Paul Starr, author of an important comparative study of how mass media developed in the U.S. and in Europe, has weighed in on two much-discussed issues: the seemingly inevitable decline of the print newspaper and how that decline may weaken democratic institutions.

It’s a long article, but worth an investment of time. Among Starr’s salient points:

1. With the rise of the internet, advertisers need no longer piggyback on the news to reach consumers, and consumers have other ways to find out about products and sales. Newspapers, in turn, are less able to use classified advertisements and other profit centers to subsidize expensive foreign and other news coverage, investigate official malfeasance and produce public-service journalism.

2. The internet enables a far richer constellation of voices but also fragments the audience. Where readers of diverse interests and political beliefs once read the same newspaper (in recent decades, the U.S. newspaper market has approximated a number of local or regional near-monopolies) the internet allows readers more easily to sample only those materials that address directly their interests: Politico for politics junkies; PerezHilton for celebrity gossip fans. What are the consequences for democracy if some citizens grow more deeply informed about world affairs but others, greater in number, focus their attention on, say, Lindsay Lohan?

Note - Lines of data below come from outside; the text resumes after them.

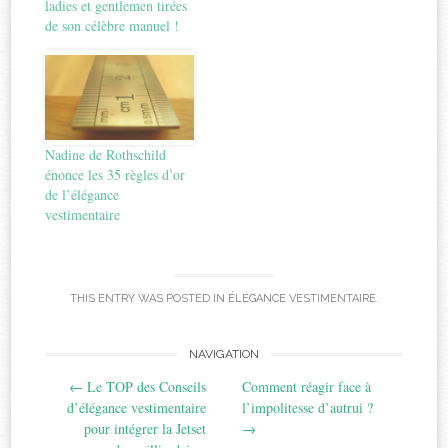
ladies et gentlemen tirées
de son célèbre manuel !
Nadine de Rothschild
énonce les 35 règles d’or
de l’élégance
vestimentaire
THIS ENTRY WAS POSTED IN
ÉLÉGANCE VESTIMENTAIRE
.
Post
NAVIGATION
←
Le TOP des Conseils
Comment réagir face à
navigation
d’élégance vestimentaire
l’impolitesse d’autrui ?
pour intégrer la Jetset
→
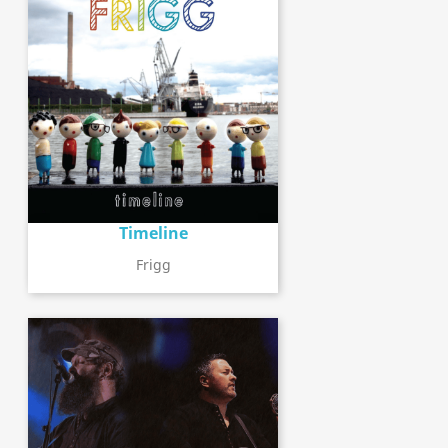
Timeline
Frigg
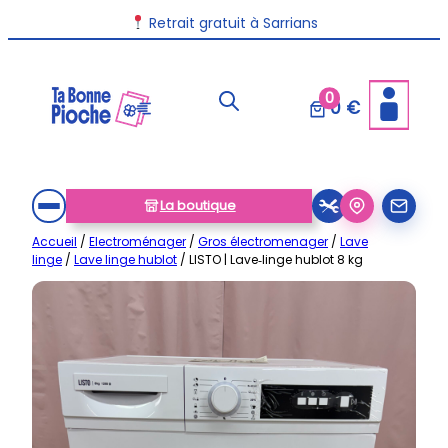
Aller
Retrait gratuit à Sarrians
au
contenu
0
0 €
La boutique
Accueil
/
Electroménager
/
Gros électromenager
/
Lave
linge
/
Lave linge hublot
/ LISTO | Lave‑linge hublot 8 kg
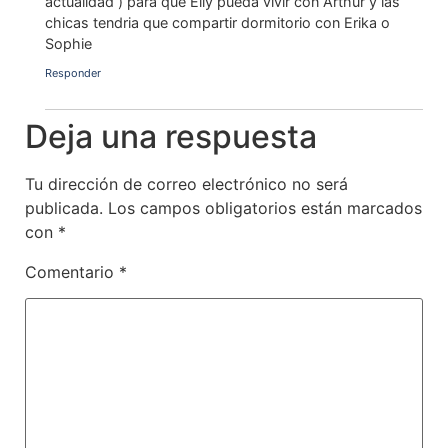
actualidad ) para que Elly pueda vivir con Arthur y las
chicas tendria que compartir dormitorio con Erika o
Sophie
Responder
Deja una respuesta
Tu dirección de correo electrónico no será
publicada.
Los campos obligatorios están marcados
con
*
Comentario
*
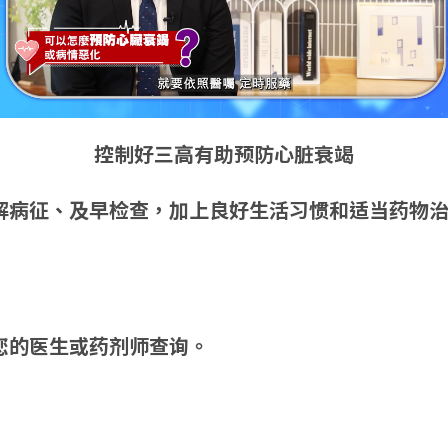
控制好三高有助预防心脏衰竭
解病征、及早检查，加上良好生活习惯和适当药物
您的医生或药剂师查询。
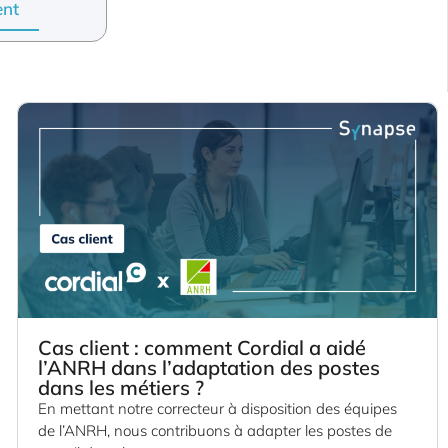
ent
Cas client : comment Cordial a aidé
l’ANRH dans l’adaptation des postes
dans les métiers ?
En mettant notre correcteur à disposition des équipes
de l’ANRH, nous contribuons à adapter les postes de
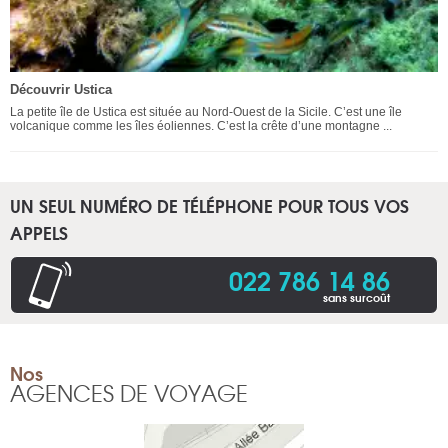
Découvrir Ustica
La petite île de Ustica est située au Nord-Ouest de la Sicile. C’est une île
volcanique comme les îles éoliennes. C’est la crête d’une montagne ...
UN SEUL NUMÉRO DE TÉLÉPHONE POUR TOUS VOS
APPELS
022 786 14 86
sans surcoût
Nos
AGENCES DE VOYAGE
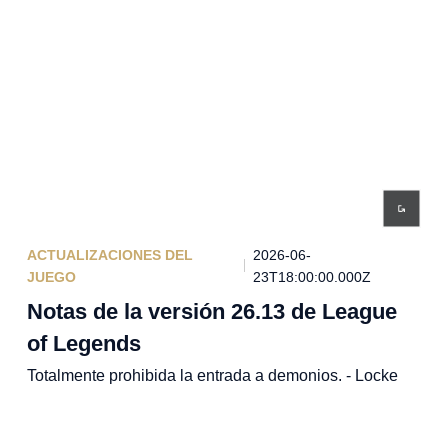
ACTUALIZACIONES DEL
2026-06-
JUEGO
23T18:00:00.000Z
Notas de la versión 26.13 de League
of Legends
Totalmente prohibida la entrada a demonios. - Locke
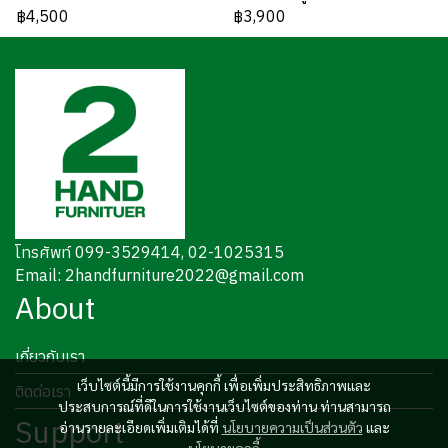
฿4,500
฿3,900
โทรศัพท์ 099-3529414, 02-1025315
Email: 2handfurniture2022@gmail.com
About
เกี่ยวกับเรา
เว็บไซต์นี้มีการใช้งานคุกกี้ เพื่อเพิ่มประสิทธิภาพและ
ติดต่อเรา
ประสบการณ์ที่ดีในการใช้งานเว็บไซต์ของท่าน ท่านสามารถ
Support
อ่านรายละเอียดเพิ่มเติมได้ที่
นโยบายความเป็นส่วนตัว
และ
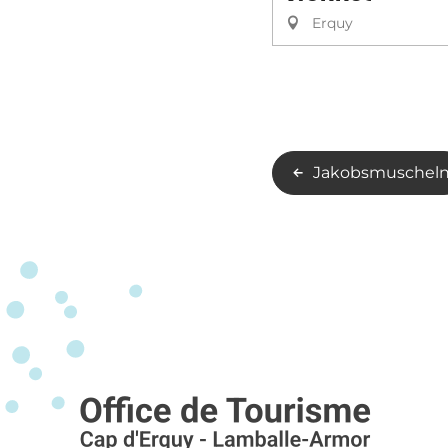
Erquy
Jakobsmuschel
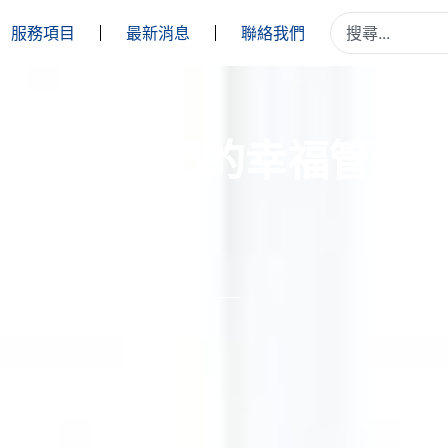
服務項目
最新消息
聯絡我們
力資源部門的幸福管理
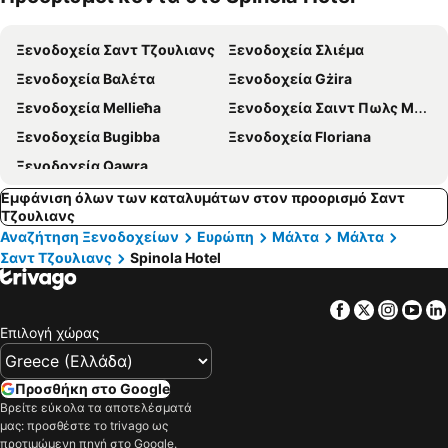
κατοικίδι
α
Ξενοδοχεία Σαντ Τζουλιανς
Ξενοδοχεία Σλιέμα
Ξενοδοχεία Βαλέτα
Ξενοδοχεία Gżira
Ξενοδοχεία Mellieħa
Ξενοδοχεία Σαιντ Πωλς Μπεϋ
Ξενοδοχεία Bugibba
Ξενοδοχεία Floriana
Ξενοδοχεία Qawra
Εμφάνιση όλων των καταλυμάτων στον προορισμό Σαντ
Τζουλιανς
Αναζήτηση Ξενοδοχείων
Ευρώπη
Μάλτα
Μάλτα
Σαντ Τζουλιανς
Spinola Hotel
Facebook
Twitter
Insta
Yo
Επιλογή χώρας
Προσθήκη στο Google
Βρείτε εύκολα τα αποτελέσματά
μας: προσθέστε το trivago ως
προτιμώμενη πηγή στο Google.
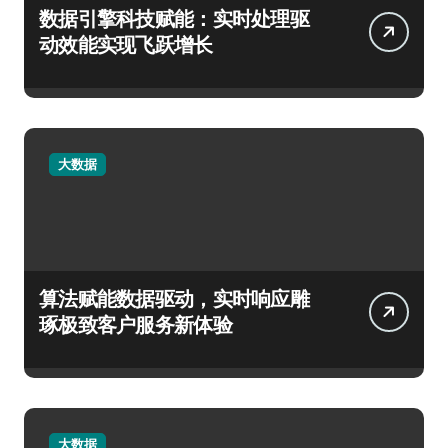
数据引擎科技赋能：实时处理驱
动效能实现飞跃增长
大数据
算法赋能数据驱动，实时响应雕
琢极致客户服务新体验
大数据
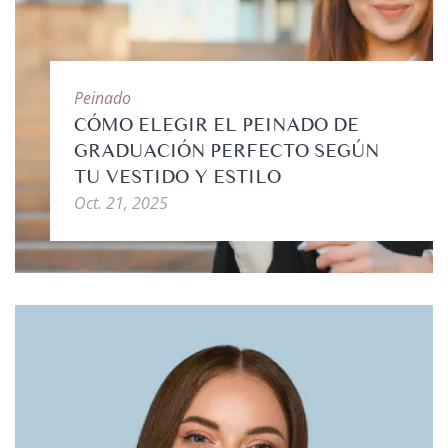
Peinado
CÓMO ELEGIR EL PEINADO DE
GRADUACIÓN PERFECTO SEGÚN
TU VESTIDO Y ESTILO
Oct. 21, 2025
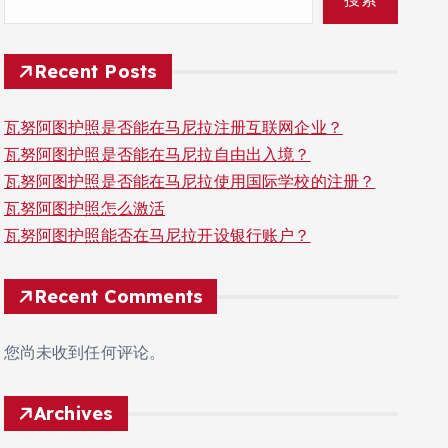
Recent Posts
瓦努阿图护照是否能在马尼拉注册互联网企业？
瓦努阿图护照是否能在马尼拉自由出入境？
瓦努阿图护照是否能在马尼拉使用国际学校的注册？
瓦努阿图护照怎么激活
瓦努阿图护照能否在马尼拉开设银行账户？
Recent Comments
您尚未收到任何评论。
Archives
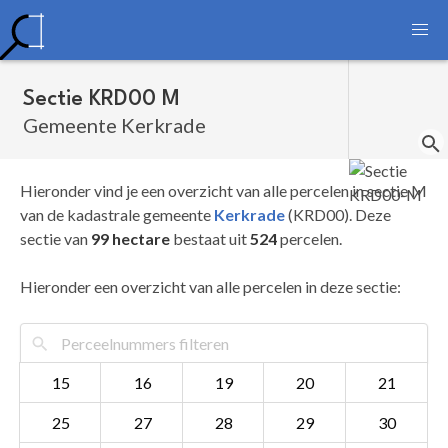
Sectie KRD00 M
Gemeente Kerkrade
Hieronder vind je een overzicht van alle percelen in sectie M
van de kadastrale gemeente
Kerkrade
(KRD00). Deze
sectie van
99 hectare
bestaat uit
524
percelen.
Hieronder een overzicht van alle percelen in deze sectie:
15
16
19
20
21
25
27
28
29
30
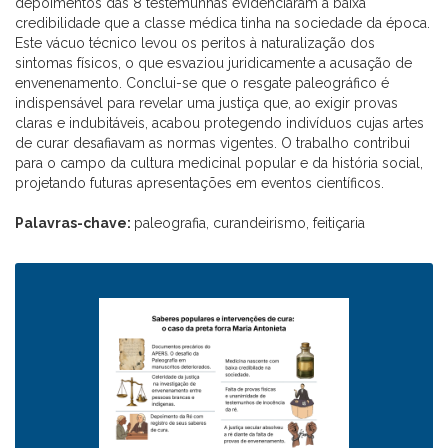
depoimentos das 8 testemunhas evidenciaram a baixa
credibilidade que a classe médica tinha na sociedade da época.
Este vácuo técnico levou os peritos à naturalização dos
sintomas físicos, o que esvaziou juridicamente a acusação de
envenenamento. Conclui-se que o resgate paleográfico é
indispensável para revelar uma justiça que, ao exigir provas
claras e indubitáveis, acabou protegendo indivíduos cujas artes
de curar desafiavam as normas vigentes. O trabalho contribui
para o campo da cultura medicinal popular e da história social,
projetando futuras apresentações em eventos científicos.
Palavras-chave:
paleografia, curandeirismo, feitiçaria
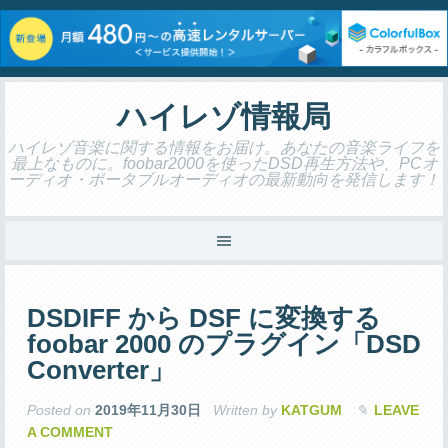
ハイレゾ情報局
ハイレゾ音楽に関する情報をお届け。あなたの音楽ライフを
最上なものに。foobar2000を使ったDSD再生方法や、PCオ
ーディオ・ポータブルオーディオの最新動向を発信します！
DSDIFF から DSF に変換する
foobar 2000 のプラグイン「DSD
Converter」
Posted on
2019年11月30日
Written by
KATGUM
LEAVE
A COMMENT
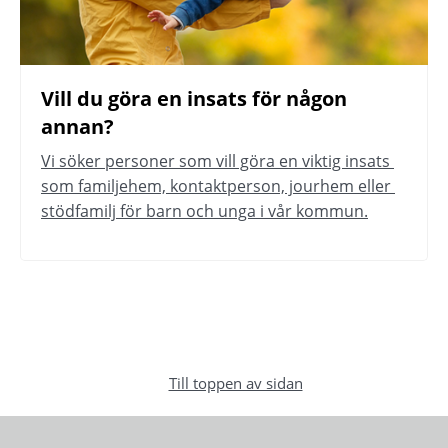
Vill du göra en insats för någon 
annan?
Vi söker personer som vill göra en viktig insats 
som familjehem, kontaktperson, jourhem eller 
stödfamilj för barn och unga i vår kommun.
Till toppen av sidan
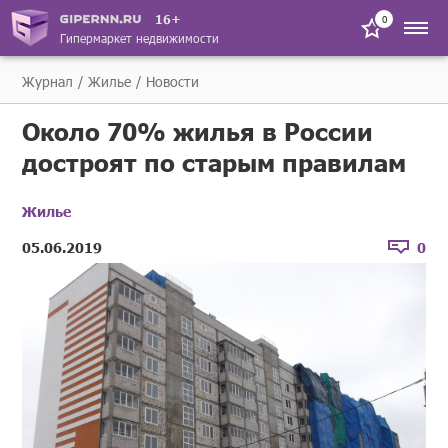
16+
0
Гипермаркет недвижимости
Журнал
Жилье
Новости
Около 70% жилья в России
достроят по старым правилам
Жилье
05.06.2019
0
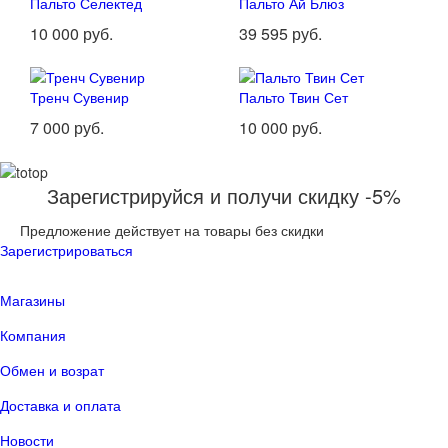
Пальто Селектед
Пальто Ай Блюз
10 000 руб.
39 595 руб.
Тренч Сувенир
Пальто Твин Сет
7 000 руб.
10 000 руб.
Зарегистрируйся и получи скидку -5%
Предложение действует на товары без скидки
Зарегистрироваться
Магазины
Компания
Обмен и возрат
Доставка и оплата
Новости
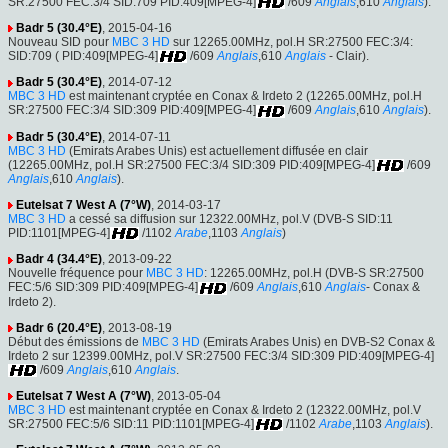
SR:27500 FEC:3/4 SID:709 PID:409[MPEG-4]
/609
Anglais
,610
Anglais
).
Badr 5 (30.4°E)
, 2015-04-16
Nouveau SID pour
MBC 3 HD
sur 12265.00MHz, pol.H SR:27500 FEC:3/4:
SID:709 ( PID:409[MPEG-4]
/609
Anglais
,610
Anglais
- Clair).
Badr 5 (30.4°E)
, 2014-07-12
MBC 3 HD
est maintenant cryptée en Conax & Irdeto 2 (12265.00MHz, pol.H
SR:27500 FEC:3/4 SID:309 PID:409[MPEG-4]
/609
Anglais
,610
Anglais
).
Badr 5 (30.4°E)
, 2014-07-11
MBC 3 HD
(Emirats Arabes Unis) est actuellement diffusée en clair
(12265.00MHz, pol.H SR:27500 FEC:3/4 SID:309 PID:409[MPEG-4]
/609
Anglais
,610
Anglais
).
Eutelsat 7 West A (7°W)
, 2014-03-17
MBC 3 HD
a cessé sa diffusion sur 12322.00MHz, pol.V (DVB-S SID:11
PID:1101[MPEG-4]
/1102
Arabe
,1103
Anglais
)
Badr 4 (34.4°E)
, 2013-09-22
Nouvelle fréquence pour
MBC 3 HD
: 12265.00MHz, pol.H (DVB-S SR:27500
FEC:5/6 SID:309 PID:409[MPEG-4]
/609
Anglais
,610
Anglais
- Conax &
Irdeto 2).
Badr 6 (20.4°E)
, 2013-08-19
Début des émissions de
MBC 3 HD
(Emirats Arabes Unis) en DVB-S2 Conax &
Irdeto 2 sur 12399.00MHz, pol.V SR:27500 FEC:3/4 SID:309 PID:409[MPEG-4]
/609
Anglais
,610
Anglais
.
Eutelsat 7 West A (7°W)
, 2013-05-04
MBC 3 HD
est maintenant cryptée en Conax & Irdeto 2 (12322.00MHz, pol.V
SR:27500 FEC:5/6 SID:11 PID:1101[MPEG-4]
/1102
Arabe
,1103
Anglais
).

3. Similarly, a more specialized media easily can become a more partisan one as readers follow only those sources they personally sympathize or agree with. Will readers who consume media that affirm rather than challenge their beliefs make the many compromises that democracy requires?

Starr quotes the great 20th century American political commentator Walter Lippmann, who called the daily paper “the bible of democracy,” and he fears the newspaper’s demise (“the metropolitan daily may be a peculiar historical invention whose time is passing”) will shake democratic institutions. A 2003 study, he notes, established a strong association between low newspaper circulation and high political corruption. Perhaps, Starr concludes, philanthropic institutions might step up to subsidize the daily rag.

Others disagree. Jack Shafer lays out some of the contrary arguments. What do you think? Does the ready availability of online news, blogs, and the like fill the gap? Is Starr too fearful? Or possibly we are in a time of transition, and new models of information distribution have not yet emerged?